Industrial production of D-glucose commonly derives from starch hydrolysis using acid or enzymatic processes developed by industrial researchers at Cargill and Tate & Lyle, with enzymology contributions from groups at Nestlé Research Center and Novo Nordisk. Chemical synthesis routes were historically important in early organic chemistry programs at University of Vienna and ETH Zurich, while modern biotechnological fermentation and enzymatic conversion techniques are executed in facilities operated by DSM and competitive biotechnology firms incubated in Cambridge, Massachusetts and Silicon Valley. Purification, crystallization, and formulation align with standards from Food and Agriculture Organization protocols and food chemistry research at Institute of Food Research.
As a central metabolic substrate, D-glucose is critical for cellular respiration in animals, plants, and microbes; dysregulation underlies diseases studied at Mayo Clinic, World Health Organization, and American Diabetes Association such as diabetes mellitus, hypoglycemia, and metabolic syndrome. Clinical measurement standards were advanced by committees at International Federation of Clinical Chemistry and clinical trials coordinated through networks at NIH Clinical Center. Dietary glucose sources and glycemic response research connect to public health initiatives at Centers for Disease Control and Prevention and nutritional studies at Johns Hopkins Bloomberg School of Public Health.

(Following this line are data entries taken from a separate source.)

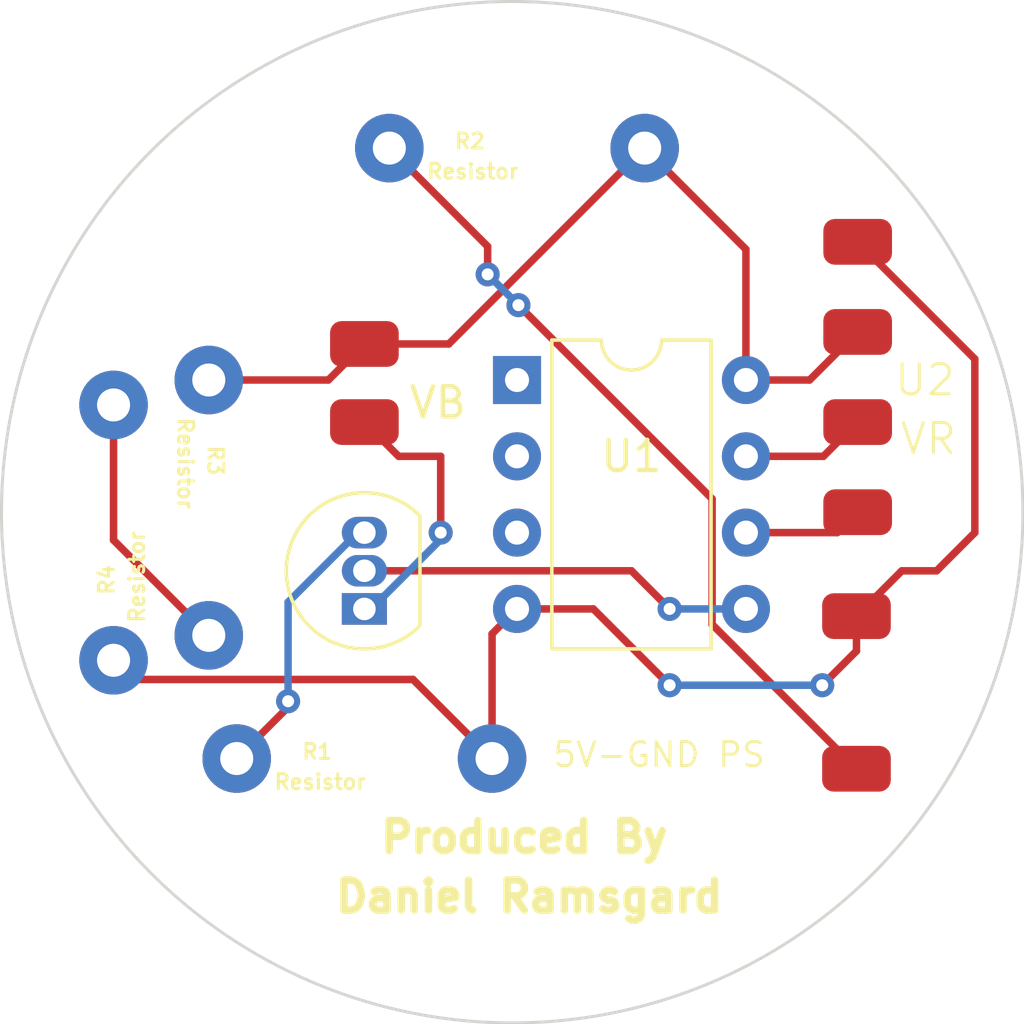
<source format=kicad_pcb>
(kicad_pcb (version 20221018) (generator pcbnew)

  (general
    (thickness 1.6)
  )

  (paper "A4")
  (layers
    (0 "F.Cu" signal)
    (31 "B.Cu" signal)
    (32 "B.Adhes" user "B.Adhesive")
    (33 "F.Adhes" user "F.Adhesive")
    (34 "B.Paste" user)
    (35 "F.Paste" user)
    (36 "B.SilkS" user "B.Silkscreen")
    (37 "F.SilkS" user "F.Silkscreen")
    (38 "B.Mask" user)
    (39 "F.Mask" user)
    (40 "Dwgs.User" user "User.Drawings")
    (41 "Cmts.User" user "User.Comments")
    (42 "Eco1.User" user "User.Eco1")
    (43 "Eco2.User" user "User.Eco2")
    (44 "Edge.Cuts" user)
    (45 "Margin" user)
    (46 "B.CrtYd" user "B.Courtyard")
    (47 "F.CrtYd" user "F.Courtyard")
    (48 "B.Fab" user)
    (49 "F.Fab" user)
    (50 "User.1" user)
    (51 "User.2" user)
    (52 "User.3" user)
    (53 "User.4" user)
    (54 "User.5" user)
    (55 "User.6" user)
    (56 "User.7" user)
    (57 "User.8" user)
    (58 "User.9" user)
  )

  (setup
    (pad_to_mask_clearance 0)
    (pcbplotparams
      (layerselection 0x00010fc_ffffffff)
      (plot_on_all_layers_selection 0x0000000_00000000)
      (disableapertmacros false)
      (usegerberextensions false)
      (usegerberattributes true)
      (usegerberadvancedattributes true)
      (creategerberjobfile true)
      (dashed_line_dash_ratio 12.000000)
      (dashed_line_gap_ratio 3.000000)
      (svgprecision 4)
      (plotframeref false)
      (viasonmask false)
      (mode 1)
      (useauxorigin false)
      (hpglpennumber 1)
      (hpglpenspeed 20)
      (hpglpendiameter 15.000000)
      (dxfpolygonmode true)
      (dxfimperialunits true)
      (dxfusepcbnewfont true)
      (psnegative false)
      (psa4output false)
      (plotreference true)
      (plotvalue true)
      (plotinvisibletext false)
      (sketchpadsonfab false)
      (subtractmaskfromsilk false)
      (outputformat 1)
      (mirror false)
      (drillshape 0)
      (scaleselection 1)
      (outputdirectory "")
    )
  )

  (net 0 "")
  (net 1 "Net-(Q1-C)")
  (net 2 "Net-(Q1-B)")
  (net 3 "Net-(Q1-E)")
  (net 4 "Net-(U1-GND)")
  (net 5 "unconnected-(U1-~{RESET}{slash}PB5-Pad1)")
  (net 6 "unconnected-(U1-XTAL1{slash}PB3-Pad2)")
  (net 7 "unconnected-(U1-XTAL2{slash}PB4-Pad3)")
  (net 8 "Net-(U1-PB1)")
  (net 9 "Net-(U1-PB2)")
  (net 10 "Net-(U1-VCC)")
  (net 11 "Net-(U4-VCC)")
  (net 12 "Net-(R3-Pad2)")

  (footprint "Custom_FP_Lib:Power-Source" (layer "F.Cu") (at 151 112 180))

  (footprint "Custom_FP_Lib:Through-Hole Resistor" (layer "F.Cu") (at 125 111.25 90))

  (footprint "Custom_FP_Lib:Through-Hole Resistor" (layer "F.Cu") (at 127.51 115.47))

  (footprint "Package_DIP:DIP-8_W7.62mm" (layer "F.Cu") (at 137.16 101.6))

  (footprint "Custom_FP_Lib:Vibration_Motor" (layer "F.Cu") (at 132.08 103))

  (footprint "Custom_FP_Lib:Through-Hole Resistor" (layer "F.Cu") (at 132.59 95.15))

  (footprint "Custom_FP_Lib:VR_Footprint" (layer "F.Cu") (at 148.5 103))

  (footprint "Package_TO_SOT_THT:TO-92_Inline" (layer "F.Cu") (at 132.08 109.22 90))

  (footprint "Custom_FP_Lib:Through-Hole Resistor" (layer "F.Cu") (at 125.63 101.28 -90))

  (gr_circle (center 137 106) (end 154 106)
    (stroke (width 0.1) (type default)) (fill none) (layer "Edge.Cuts") (tstamp 5affdf3f-d130-47ba-a14c-77b61732fab2))
  (gr_text "Produced By " (at 132.5 117.4) (layer "F.SilkS") (tstamp 34fb3567-fe36-4bef-9930-ed32de4d4a1c)
    (effects (font (size 1 1) (thickness 0.25) bold) (justify left bottom))
  )
  (gr_text "Daniel Ramsgard" (at 131 119.38) (layer "F.SilkS") (tstamp c4182fdc-5d7a-4a2d-b7b7-554be26fb2f8)
    (effects (font (size 1 1) (thickness 0.25) bold) (justify left bottom))
  )

  (segment (start 133.22 104.14) (end 134.62 104.14) (width 0.25) (layer "F.Cu") (net 1) (tstamp 0bef97a1-d82a-428c-a5d2-22682c51bf5e))
  (segment (start 134.62 104.14) (end 134.62 106.68) (width 0.25) (layer "F.Cu") (net 1) (tstamp 425a2327-bdca-49ee-8340-87423032c774))
  (segment (start 132.08 103) (end 133.22 104.14) (width 0.25) (layer "F.Cu") (net 1) (tstamp 625f4e7c-75e6-4f9d-9af4-8ca34cebb42d))
  (via (at 134.62 106.68) (size 0.8) (drill 0.4) (layers "F.Cu" "B.Cu") (net 1) (tstamp 82951fe0-c6e7-4ac2-86f1-df694932dbb4))
  (segment (start 134.62 106.68) (end 134.62 106.905) (width 0.25) (layer "B.Cu") (net 1) (tstamp 08121757-6546-41c4-8adf-cc6420b30158))
  (segment (start 134.62 106.905) (end 132.305 109.22) (width 0.25) (layer "B.Cu") (net 1) (tstamp 28e3b9cd-d4fb-4051-8fa9-831c4831506e))
  (segment (start 132.305 109.22) (end 132.08 109.22) (width 0.25) (layer "B.Cu") (net 1) (tstamp e3cb24a7-1aa6-463d-b976-f1a910c11f66))
  (segment (start 132.08 107.95) (end 140.97 107.95) (width 0.25) (layer "F.Cu") (net 2) (tstamp 2215704f-b45b-4a86-a054-9d35b505974f))
  (segment (start 140.97 107.95) (end 142.24 109.22) (width 0.25) (layer "F.Cu") (net 2) (tstamp 30cd7eaf-9b53-4337-a038-a234d96825ce))
  (via (at 142.24 109.22) (size 0.8) (drill 0.4) (layers "F.Cu" "B.Cu") (net 2) (tstamp 1cd261db-685b-4180-9a09-808aeb0415c1))
  (segment (start 142.24 109.22) (end 144.78 109.22) (width 0.25) (layer "B.Cu") (net 2) (tstamp c9f7b5bb-4bbe-4fb8-a56d-fc1e31fd5566))
  (segment (start 127.83 114.2) (end 129.54 112.49) (width 0.25) (layer "F.Cu") (net 3) (tstamp 3b30522a-d2ee-47e8-8a44-338b333eacb7))
  (segment (start 129.54 112.49) (end 129.54 112.2925) (width 0.25) (layer "F.Cu") (net 3) (tstamp e73779a6-836e-4f5a-bf46-1428e064aa3b))
  (via (at 129.54 112.2925) (size 0.8) (drill 0.4) (layers "F.Cu" "B.Cu") (net 3) (tstamp eba3e5b0-c5af-4e72-84e9-cffea79fd723))
  (segment (start 129.54 112.2925) (end 129.54 108.995) (width 0.25) (layer "B.Cu") (net 3) (tstamp 1282b1c6-1037-4a8a-bec4-a453d332c884))
  (segment (start 131.855 106.68) (end 132.08 106.68) (width 0.25) (layer "B.Cu") (net 3) (tstamp 5350282e-b8c8-4a6d-aebd-1b02070b6c29))
  (segment (start 129.54 108.995) (end 131.855 106.68) (width 0.25) (layer "B.Cu") (net 3) (tstamp dd107351-3276-48e2-97f5-7803807e48bf))
  (segment (start 152.4 106.68) (end 152.4 100.9) (width 0.25) (layer "F.Cu") (net 4) (tstamp 153bd134-67e5-444b-9051-d4001b109f22))
  (segment (start 148.46 110.62) (end 148.46 109.46) (width 0.25) (layer "F.Cu") (net 4) (tstamp 237d71a6-5841-4ba8-8992-9407d0f11f9e))
  (segment (start 147.32 111.76) (end 148.46 110.62) (width 0.25) (layer "F.Cu") (net 4) (tstamp 2434f7ac-424d-49ad-903e-5270e2e62ff5))
  (segment (start 151.128 107.952) (end 152.4 106.68) (width 0.25) (layer "F.Cu") (net 4) (tstamp 2c5aef51-ac2e-4b2f-ad22-eba48c541871))
  (segment (start 149.968 107.952) (end 151.128 107.952) (width 0.25) (layer "F.Cu") (net 4) (tstamp 2f3a7552-06bd-479a-8ea7-d623431756f6))
  (segment (start 136.33 114.2) (end 133.698 111.568) (width 0.25) (layer "F.Cu") (net 4) (tstamp 355b3bb2-33a0-4bca-b5cd-401d671fb63b))
  (segment (start 152.4 100.9) (end 148.5 97) (width 0.25) (layer "F.Cu") (net 4) (tstamp 3e481d2d-42fa-41ba-b337-ccce239c15d9))
  (segment (start 124.368 111.568) (end 123.73 110.93) (width 0.25) (layer "F.Cu") (net 4) (tstamp 55817778-55d9-48d2-9ebf-50594e5451a4))
  (segment (start 133.698 111.568) (end 124.368 111.568) (width 0.25) (layer "F.Cu") (net 4) (tstamp 9936b6bd-a0d3-4afe-8845-f913ce76ad64))
  (segment (start 136.33 114.2) (end 136.33 110.05) (width 0.25) (layer "F.Cu") (net 4) (tstamp c5158a43-4650-4d74-83c4-058bb3ca1703))
  (segment (start 136.33 110.05) (end 137.16 109.22) (width 0.25) (layer "F.Cu") (net 4) (tstamp dc0c2115-ceb5-4c2b-aa36-53b16bd8e866))
  (segment (start 148.46 109.46) (end 149.968 107.952) (width 0.25) (layer "F.Cu") (net 4) (tstamp e314dca6-25f7-4ca2-99a2-47900fabaef9))
  (segment (start 137.16 109.22) (end 139.7 109.22) (width 0.25) (layer "F.Cu") (net 4) (tstamp e8c553d6-0a56-4d36-a4bb-884689cac268))
  (segment (start 139.7 109.22) (end 142.24 111.76) (width 0.25) (layer "F.Cu") (net 4) (tstamp f786ac62-2030-43d1-975f-610b928bcc9b))
  (via (at 147.32 111.76) (size 0.8) (drill 0.4) (layers "F.Cu" "B.Cu") (net 4) (tstamp e66b6d96-3d84-46bb-8c63-e214a2e81817))
  (via (at 142.24 111.76) (size 0.8) (drill 0.4) (layers "F.Cu" "B.Cu") (net 4) (tstamp ecdf2c62-80d0-4e7f-80ea-db82e9536e70))
  (segment (start 142.24 111.76) (end 147.32 111.76) (width 0.25) (layer "B.Cu") (net 4) (tstamp 70206a16-c3b8-4cbe-b64e-e4f4200a2355))
  (segment (start 147.82 106.68) (end 144.78 106.68) (width 0.25) (layer "F.Cu") (net 8) (tstamp 5468416c-6e1b-435d-ba9b-07ff7d54d346))
  (segment (start 148.5 106) (end 147.82 106.68) (width 0.25) (layer "F.Cu") (net 8) (tstamp 6d110e19-01e4-4137-8f9c-6ade47923964))
  (segment (start 147.36 104.14) (end 144.78 104.14) (width 0.25) (layer "F.Cu") (net 9) (tstamp 8c0bf5ff-b50c-4227-987c-cd157835078d))
  (segment (start 148.5 103) (end 147.36 104.14) (width 0.25) (layer "F.Cu") (net 9) (tstamp 9591e6b2-5341-4772-a6ce-bc899ed8133f))
  (segment (start 141.41 93.88) (end 134.89 100.4) (width 0.25) (layer "F.Cu") (net 10) (tstamp 4b3a2d0b-5ca3-4d61-ad5e-b672ed86f8b6))
  (segment (start 141.41 93.88) (end 144.78 97.25) (width 0.25) (layer "F.Cu") (net 10) (tstamp 69cc2e13-e8e7-4360-8d6a-869060dbf978))
  (segment (start 144.78 97.25) (end 144.78 101.6) (width 0.25) (layer "F.Cu") (net 10) (tstamp 80fef681-8453-4314-b83e-7391c6cc6491))
  (segment (start 148.5 100) (end 146.9 101.6) (width 0.25) (layer "F.Cu") (net 10) (tstamp 84029cd8-0f82-4ecb-812b-d1c77b906343))
  (segment (start 126.9 101.6) (end 130.88 101.6) (width 0.25) (layer "F.Cu") (net 10) (tstamp ae258f54-6596-453a-8dc0-e99cbfaf665e))
  (segment (start 130.88 101.6) (end 132.08 100.4) (width 0.25) (layer "F.Cu") (net 10) (tstamp c77d9e7b-3df2-4b22-8bcf-70c377f4178b))
  (segment (start 146.9 101.6) (end 144.78 101.6) (width 0.25) (layer "F.Cu") (net 10) (tstamp da11c1a0-d50c-4bd3-900a-b84f2eba1495))
  (segment (start 134.89 100.4) (end 132.08 100.4) (width 0.25) (layer "F.Cu") (net 10) (tstamp fb2e4f0f-3c8d-4839-9aab-8c2745c2b5e1))
  (segment (start 136.1827 97.1527) (end 136.1827 98.0827) (width 0.25) (layer "F.Cu") (net 11) (tstamp 1565c71f-03bb-4df8-8119-3abdf4e5c5e2))
  (segment (start 137.207299 99.107299) (end 143.655 105.555) (width 0.25) (layer "F.Cu") (net 11) (tstamp 4dcff005-1df6-4e31-84b8-a14ba1b67ede))
  (segment (start 143.655 109.735) (end 148.46 114.54) (width 0.25) (layer "F.Cu") (net 11) (tstamp 7da6a307-7723-4a1b-a0ea-fa5f16b960a5))
  (segment (start 132.91 93.88) (end 136.1827 97.1527) (width 0.25) (layer "F.Cu") (net 11) (tstamp 81ca518b-2afe-4574-9789-d8158ad544a3))
  (segment (start 143.655 105.555) (end 143.655 109.735) (width 0.25) (layer "F.Cu") (net 11) (tstamp f935ea1f-952a-484c-b85d-8c60a0267100))
  (via (at 136.1827 98.0827) (size 0.8) (drill 0.4) (layers "F.Cu" "B.Cu") (net 11) (tstamp 32bf1bb0-077a-41a3-b22f-a91c9fb7410c))
  (via (at 137.207299 99.107299) (size 0.8) (drill 0.4) (layers "F.Cu" "B.Cu") (net 11) (tstamp f72c0cbf-6a58-4c5b-932f-5e2f7cb84cf9))
  (segment (start 136.1827 98.0827) (end 137.207299 99.107299) (width 0.25) (layer "B.Cu") (net 11) (tstamp 28a87544-21e6-431d-afed-13dfd87cd3ac))
  (segment (start 123.73 102.43) (end 123.73 106.93) (width 0.25) (layer "F.Cu") (net 12) (tstamp 114bf77d-9a0c-4f1b-ba9b-383c7c92a92d))
  (segment (start 123.73 106.93) (end 126.9 110.1) (width 0.25) (layer "F.Cu") (net 12) (tstamp d40ba0b7-0f56-4ff9-9ad7-6b2e5205fbc6))

)

</source>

Analytical detection and quantification of D-glucose use enzymatic assays (glucose oxidase, hexokinase), chromatographic separation (HPLC), and mass spectrometry techniques developed at Thermo Fisher Scientific and academic cores at Stanford University. Point-of-care glucose monitoring technologies were commercialized by companies such as Roche Diagnostics, Abbott Laboratories, and Johnson & Johnson, integrating biosensor research from groups at MIT Media Lab and Dartmouth College. Applications extend to food industry quality control at Nestlé, fermentation monitoring in breweries like Anheuser-Busch InBev, and forensic or environmental testing protocols adopted by agencies such as Environmental Protection Agency.